|Renault’s first plug-in hybrid arrives in the form of the Megane Sports Tourer estate, hitting the road at the same time as the plug-in hybrid Captur crossover. A 30-mile electric range means a 13% BiK band for the 2021/22 tax year.|
|Key rival:||Seat Leon PHEV|
|RENAULT MEGANE ICONIC E-TECH 160 SPORT TOURER|
The Renault Megane Sport Tourer’s mid-life facelift consist of much more than the usual improvements to tech and the looks, because the brand has added a plug-in hybrid powertrain.
A hatch version will follow this summer, but for now the Megane PHEV comes only in estate form.
It makes it into the 13% company car Benefit-in-Kind band for 2021/22 thanks to an electric-only range of 30 miles.
The electric motor works in conjunction with a 1.6-litre petrol engine for a combined 160hp that makes the plug-in the most powerful Megane this side of the hot hatch RenaultSport version. It joins the 140hp petrol and 115hp diesel engines carried over from the pre-facelift Megane.
There are new bumpers, a new grille and LED lighting front and rear on all trims. Door handle lighting also appears.
On the inside, the Megane now has a pair of new and clearer displays, with the 10.0-inch dash screen joined by a 9.3-inch touchscreen on top RS Line models, and two seven-inch screens on Iconic trim.
The plug-in hybrid loses over 130 litres of boot space compared to the petrol or diesel Megane Sport Tourer, because of the positioning of the batteries beneath the floor. Still, this is in the region of that given up by rival plug-in hybrid estates such as the Kia Ceed, Seat Leon or Skoda Octavia, although the Megane had a smaller boot to start; it offers 389 litres, compared with 437 for the Kia, 470 for the Seat and 490 for the Skoda.
A longer EV range also means the Skoda sits four BiK bands better than the Renault, although the Megane and Leon are two bands better than the Ceed, which can’t hit an official 30 miles for its battery range.
The PHEV has three driving modes; Pure offers EV-only running, MySense optimises hybrid running and can also save the battery for later in the journey, and the Sport mode combines both petrol and battery for maximum performance.
Running in the middle one allows the car to switch between systems depending on the speed and how hard the accelerator is pushed.
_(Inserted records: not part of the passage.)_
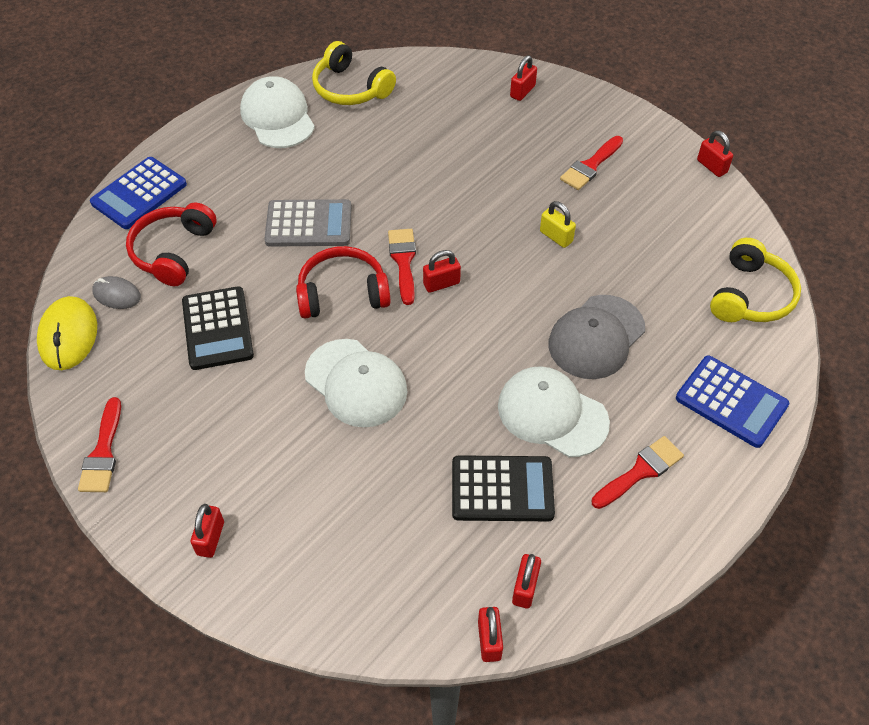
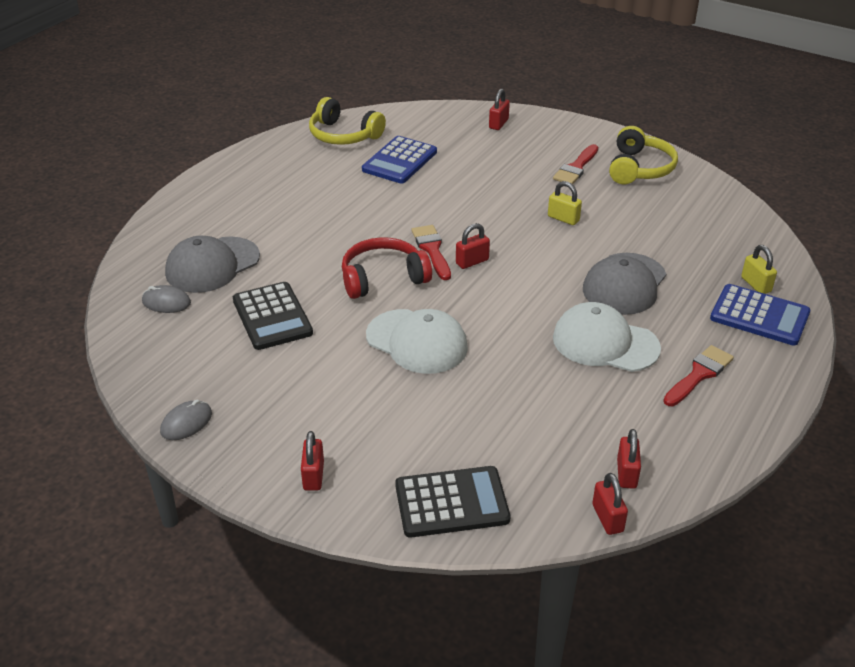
camera: 10 degrees left, 15 degrees down
(68, 336) = (126, 338): yellow mouse -> none
(103, 452) = (186, 423): red brush -> grey mouse
(139, 194) = (167, 227): blue calculator -> blue calculator (400, 161)
(173, 251) = (212, 265): red headphones -> grey cap
(277, 117) = (283, 160): white cap -> none
(309, 224) = (335, 232): grey calculator -> none
(502, 489) = (579, 403): black calculator -> black calculator (451, 502)
(712, 166) = (680, 158): red padlock -> none
(741, 358) = (756, 284): none -> yellow padlock
(750, 295) = (747, 241): yellow headphones -> yellow headphones (639, 168)

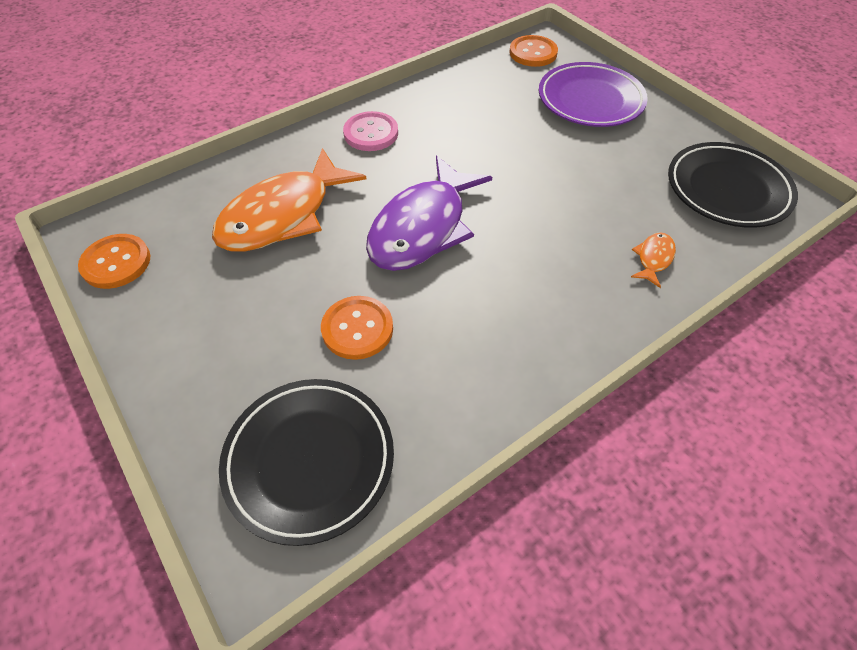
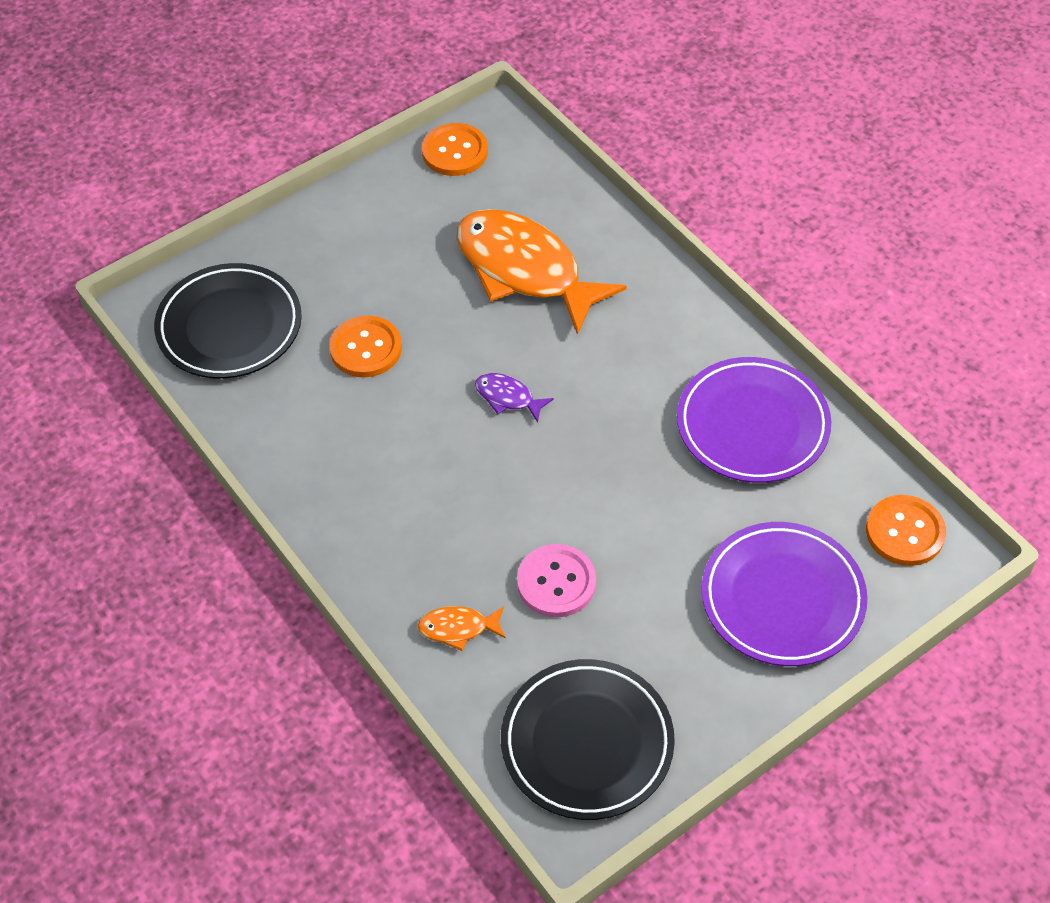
camera: 90 degrees right, 0 degrees up
(371, 133) = (678, 338): pink button -> pink button (556, 582)
(422, 227) = (508, 397): purple fish -> purple fish, size x0.41
(452, 104) = (752, 425): none -> purple plate
(653, 258) = (458, 628): orange fish -> orange fish turned 150 degrees clockwise

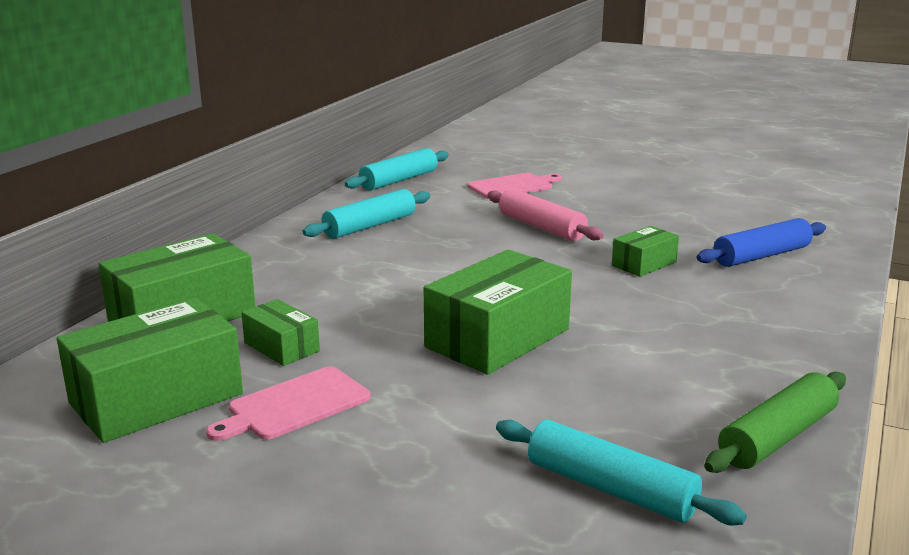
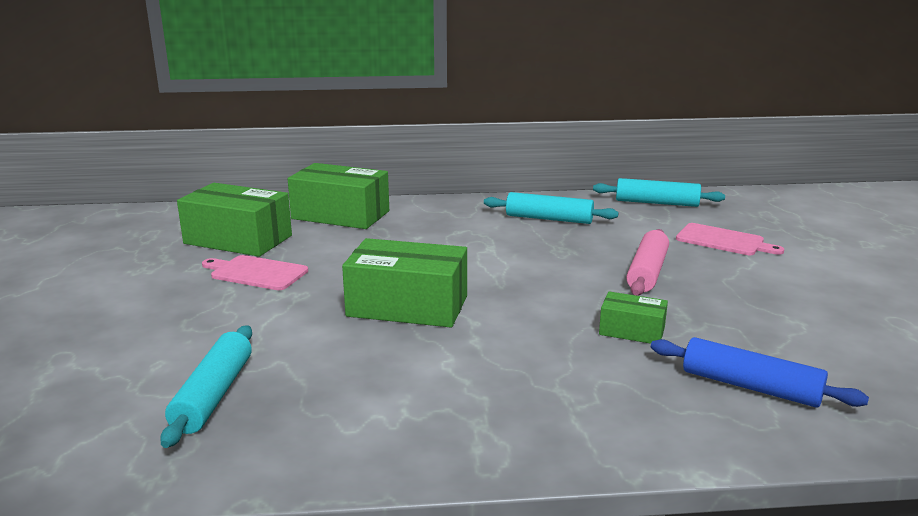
camera: 60 degrees right, 0 degrees up
(281, 347) = (327, 249): green box -> none
(777, 437) = (340, 455): green rolling pin -> none

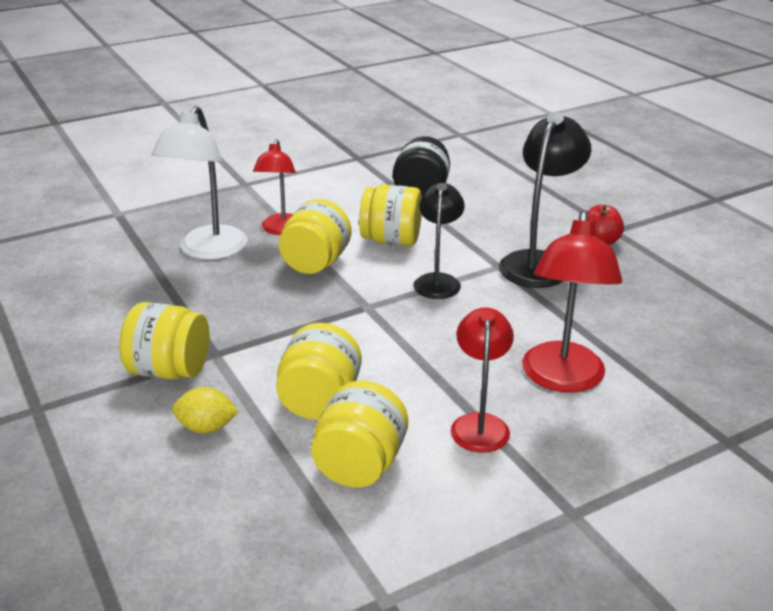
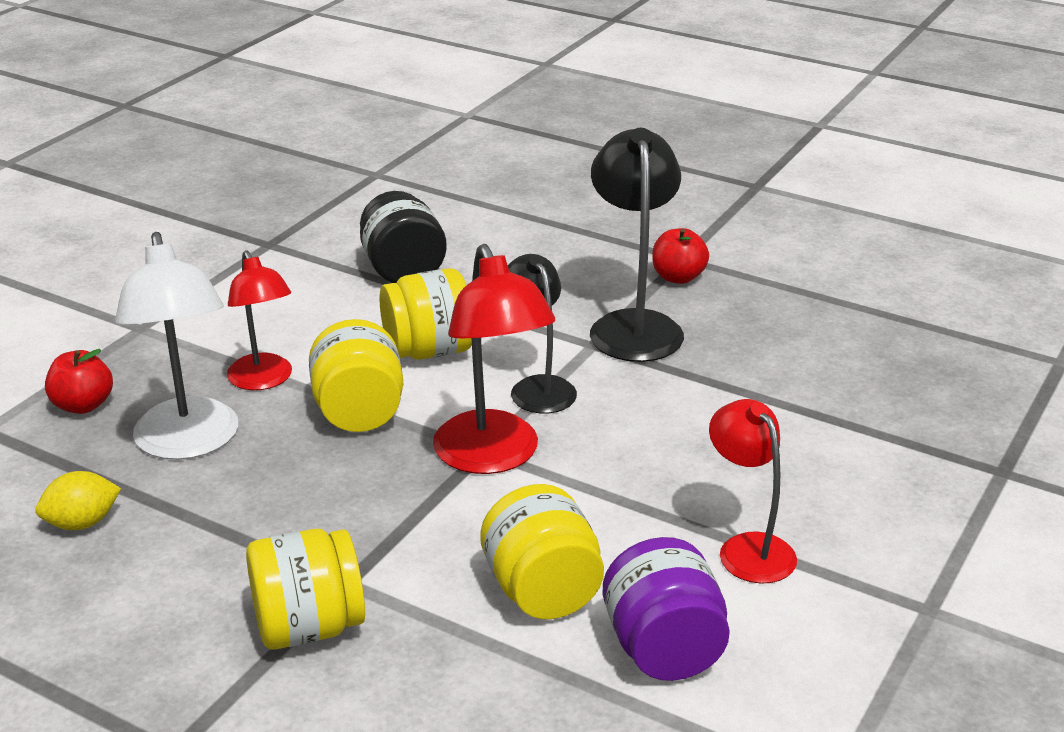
camera: 30 degrees left, 0 degrees up
(176, 215) = (83, 405): none -> red apple
(206, 427) = (435, 681): yellow lemon -> yellow lemon (82, 523)
(360, 465) = (663, 649): yellow jar -> purple jar
(562, 379) = (786, 462): red lamp -> red lamp (492, 457)

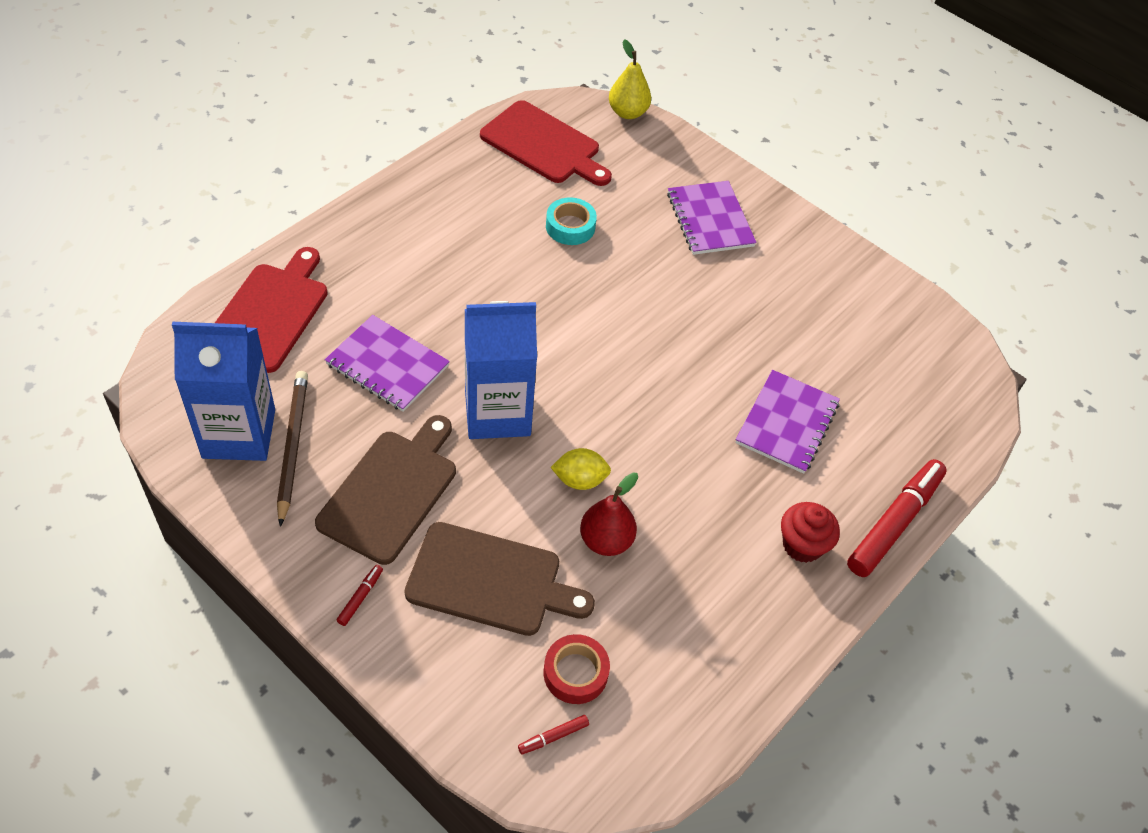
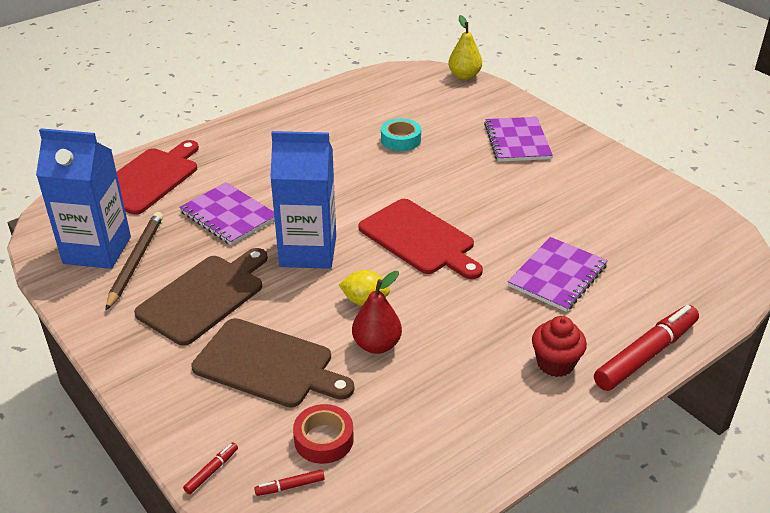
camera: 15 degrees right, 15 degrees down
(360, 597) = (154, 366): red marker -> red marker (212, 471)
(544, 145) = (392, 92): red cutting board -> red cutting board (419, 239)

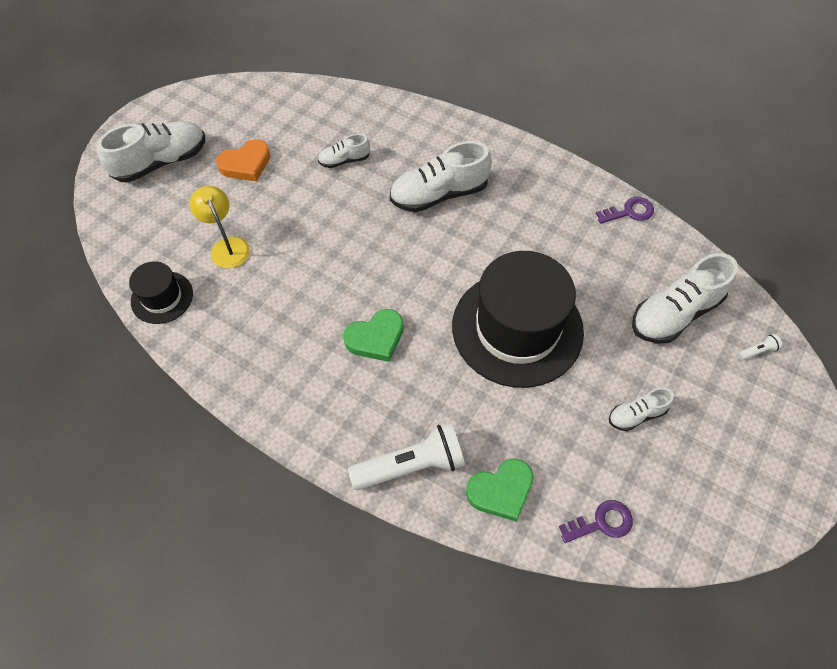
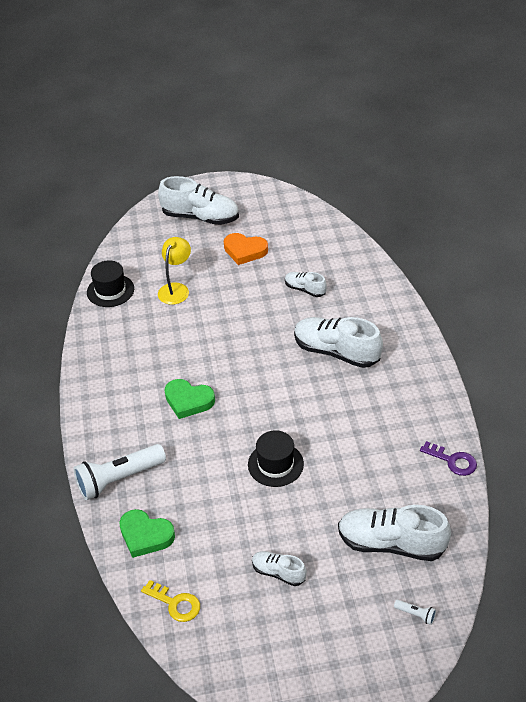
camera: 50 degrees right, 15 degrees down
(411, 465) = (119, 479): white flashlight -> white flashlight turned 120 degrees clockwise
(517, 328) = (275, 464): black hat -> black hat, size x0.48
(601, 522) = (175, 603): purple key -> yellow key

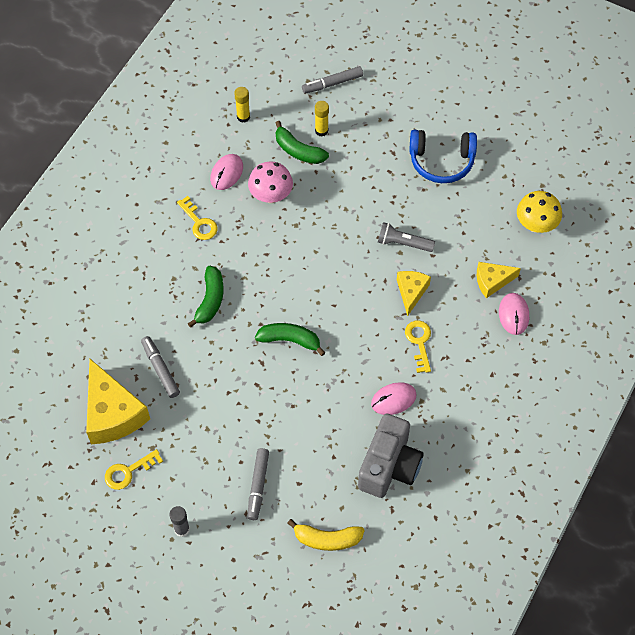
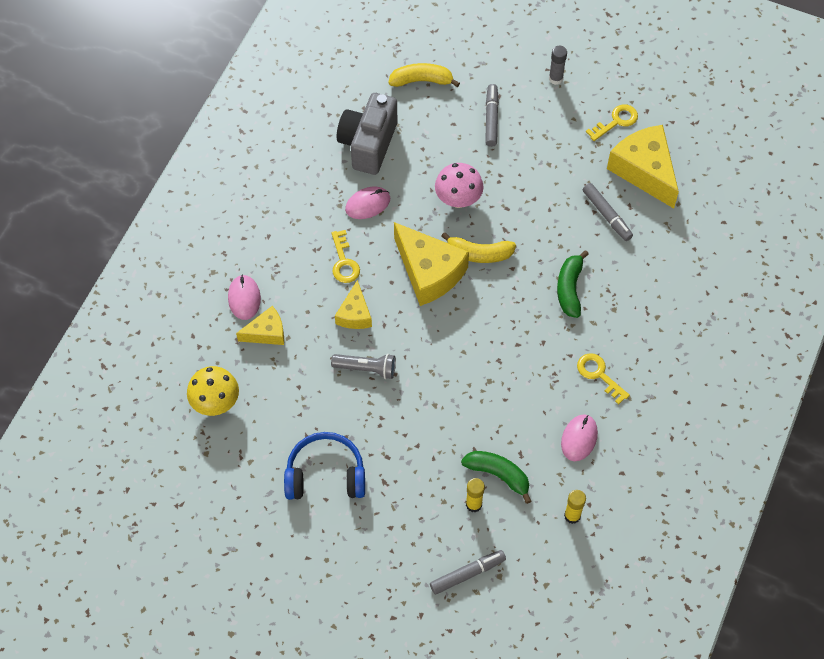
camera: 175 degrees right, 0 degrees up
(271, 195) = (523, 414): pink mushroom -> pink mushroom (458, 199)
(290, 340) = (479, 254): green banana -> yellow banana
(339, 326) = (429, 272): none -> yellow cheese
However, the Megane powertrain does occasionally get in a flap and flip-flops between petrol and electric, especially on drags up hills.
This is also a situation that doesn’t show the car’s refinement in the best light, with the petrol engine a bit louder that is ideal when under duress.
Otherwise, the PHEV is a useful addition, particularly for job-need fleets that require a decent boot space to go with the controlled running costs of a PHEV.